__Task instructions__: State the number of lines in the following data that contain the string "Collins", and nothing else.

__Task input__:
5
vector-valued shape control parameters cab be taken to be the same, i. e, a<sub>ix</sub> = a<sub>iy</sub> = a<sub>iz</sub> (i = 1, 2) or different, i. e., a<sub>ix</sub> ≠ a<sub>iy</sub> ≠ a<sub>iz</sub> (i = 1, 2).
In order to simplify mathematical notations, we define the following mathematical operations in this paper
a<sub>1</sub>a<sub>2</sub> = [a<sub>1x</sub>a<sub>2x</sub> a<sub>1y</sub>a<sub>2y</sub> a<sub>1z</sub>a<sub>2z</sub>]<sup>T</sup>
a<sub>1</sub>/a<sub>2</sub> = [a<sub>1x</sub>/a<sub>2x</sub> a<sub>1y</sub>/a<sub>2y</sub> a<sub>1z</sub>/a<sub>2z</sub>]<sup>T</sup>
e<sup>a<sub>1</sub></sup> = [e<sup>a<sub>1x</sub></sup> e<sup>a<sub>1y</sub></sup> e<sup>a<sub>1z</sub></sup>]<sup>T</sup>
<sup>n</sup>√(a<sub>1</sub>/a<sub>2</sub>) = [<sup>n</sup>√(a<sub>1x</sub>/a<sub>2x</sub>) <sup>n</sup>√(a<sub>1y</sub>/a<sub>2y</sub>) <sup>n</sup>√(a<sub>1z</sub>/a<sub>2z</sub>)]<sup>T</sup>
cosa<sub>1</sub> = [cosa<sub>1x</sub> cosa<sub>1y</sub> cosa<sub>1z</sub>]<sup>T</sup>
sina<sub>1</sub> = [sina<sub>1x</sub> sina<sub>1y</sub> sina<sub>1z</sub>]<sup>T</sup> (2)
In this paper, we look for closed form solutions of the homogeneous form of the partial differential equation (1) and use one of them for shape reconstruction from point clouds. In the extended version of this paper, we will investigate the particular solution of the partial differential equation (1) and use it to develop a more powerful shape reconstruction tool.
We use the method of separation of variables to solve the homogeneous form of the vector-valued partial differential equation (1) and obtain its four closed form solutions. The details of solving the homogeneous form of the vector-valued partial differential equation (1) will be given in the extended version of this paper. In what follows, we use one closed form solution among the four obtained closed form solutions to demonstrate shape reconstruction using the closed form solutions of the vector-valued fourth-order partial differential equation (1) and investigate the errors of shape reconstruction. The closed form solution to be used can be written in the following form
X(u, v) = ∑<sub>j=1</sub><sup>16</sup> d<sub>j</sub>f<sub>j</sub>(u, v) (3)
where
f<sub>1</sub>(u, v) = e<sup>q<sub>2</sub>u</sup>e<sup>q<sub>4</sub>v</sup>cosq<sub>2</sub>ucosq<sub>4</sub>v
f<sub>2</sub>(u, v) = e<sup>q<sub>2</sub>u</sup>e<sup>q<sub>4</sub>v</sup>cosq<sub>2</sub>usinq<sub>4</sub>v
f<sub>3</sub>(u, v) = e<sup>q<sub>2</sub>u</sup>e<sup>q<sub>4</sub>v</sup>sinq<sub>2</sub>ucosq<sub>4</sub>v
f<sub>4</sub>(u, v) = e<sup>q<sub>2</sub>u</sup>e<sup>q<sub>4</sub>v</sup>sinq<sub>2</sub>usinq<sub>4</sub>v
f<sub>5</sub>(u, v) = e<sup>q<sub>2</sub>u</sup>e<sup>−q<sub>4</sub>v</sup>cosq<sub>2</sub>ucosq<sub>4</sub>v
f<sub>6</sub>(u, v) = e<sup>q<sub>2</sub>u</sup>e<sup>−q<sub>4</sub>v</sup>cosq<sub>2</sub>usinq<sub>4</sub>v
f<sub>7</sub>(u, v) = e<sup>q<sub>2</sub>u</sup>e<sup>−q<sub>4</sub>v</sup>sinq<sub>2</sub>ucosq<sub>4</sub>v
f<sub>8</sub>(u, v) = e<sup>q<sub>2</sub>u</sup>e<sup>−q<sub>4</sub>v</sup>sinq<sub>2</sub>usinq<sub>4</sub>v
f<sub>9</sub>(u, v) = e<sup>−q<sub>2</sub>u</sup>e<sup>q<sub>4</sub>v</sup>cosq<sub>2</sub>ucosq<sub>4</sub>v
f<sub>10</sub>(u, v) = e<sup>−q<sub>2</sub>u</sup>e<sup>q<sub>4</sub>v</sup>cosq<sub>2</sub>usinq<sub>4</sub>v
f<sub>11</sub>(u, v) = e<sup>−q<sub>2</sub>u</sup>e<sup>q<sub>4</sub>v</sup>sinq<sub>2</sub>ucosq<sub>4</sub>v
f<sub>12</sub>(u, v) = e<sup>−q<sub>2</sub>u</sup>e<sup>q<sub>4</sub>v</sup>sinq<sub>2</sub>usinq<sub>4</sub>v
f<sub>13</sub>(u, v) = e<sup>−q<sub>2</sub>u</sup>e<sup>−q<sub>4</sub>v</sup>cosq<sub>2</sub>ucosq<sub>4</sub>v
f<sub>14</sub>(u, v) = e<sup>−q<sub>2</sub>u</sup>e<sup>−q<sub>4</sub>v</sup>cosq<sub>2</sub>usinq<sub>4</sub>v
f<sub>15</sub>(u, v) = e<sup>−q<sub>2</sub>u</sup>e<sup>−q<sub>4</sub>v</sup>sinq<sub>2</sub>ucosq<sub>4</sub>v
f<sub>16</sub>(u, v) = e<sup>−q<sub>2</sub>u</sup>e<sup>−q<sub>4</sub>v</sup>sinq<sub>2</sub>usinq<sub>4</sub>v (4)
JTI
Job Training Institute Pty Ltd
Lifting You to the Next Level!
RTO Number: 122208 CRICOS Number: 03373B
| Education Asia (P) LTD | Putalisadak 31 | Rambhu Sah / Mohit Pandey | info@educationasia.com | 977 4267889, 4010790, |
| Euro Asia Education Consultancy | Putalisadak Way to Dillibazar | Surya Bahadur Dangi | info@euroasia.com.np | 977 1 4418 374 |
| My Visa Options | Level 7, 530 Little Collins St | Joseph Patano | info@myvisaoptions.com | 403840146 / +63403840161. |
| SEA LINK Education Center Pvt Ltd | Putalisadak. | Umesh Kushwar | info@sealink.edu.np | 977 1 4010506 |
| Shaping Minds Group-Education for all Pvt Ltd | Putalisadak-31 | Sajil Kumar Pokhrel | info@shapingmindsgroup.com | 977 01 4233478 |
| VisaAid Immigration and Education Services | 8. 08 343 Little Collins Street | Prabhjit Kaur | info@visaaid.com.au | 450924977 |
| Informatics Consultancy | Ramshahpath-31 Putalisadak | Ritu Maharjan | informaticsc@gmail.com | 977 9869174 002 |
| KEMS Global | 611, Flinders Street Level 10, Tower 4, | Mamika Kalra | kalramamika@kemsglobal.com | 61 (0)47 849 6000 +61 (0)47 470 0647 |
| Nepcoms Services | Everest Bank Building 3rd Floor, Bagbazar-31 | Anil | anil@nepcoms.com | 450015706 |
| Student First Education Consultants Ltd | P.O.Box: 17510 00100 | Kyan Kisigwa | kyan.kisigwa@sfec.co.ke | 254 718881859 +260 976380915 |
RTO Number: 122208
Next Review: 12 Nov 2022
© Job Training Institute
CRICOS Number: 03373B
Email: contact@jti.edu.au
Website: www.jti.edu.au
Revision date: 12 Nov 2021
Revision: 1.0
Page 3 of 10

__Your response__: 2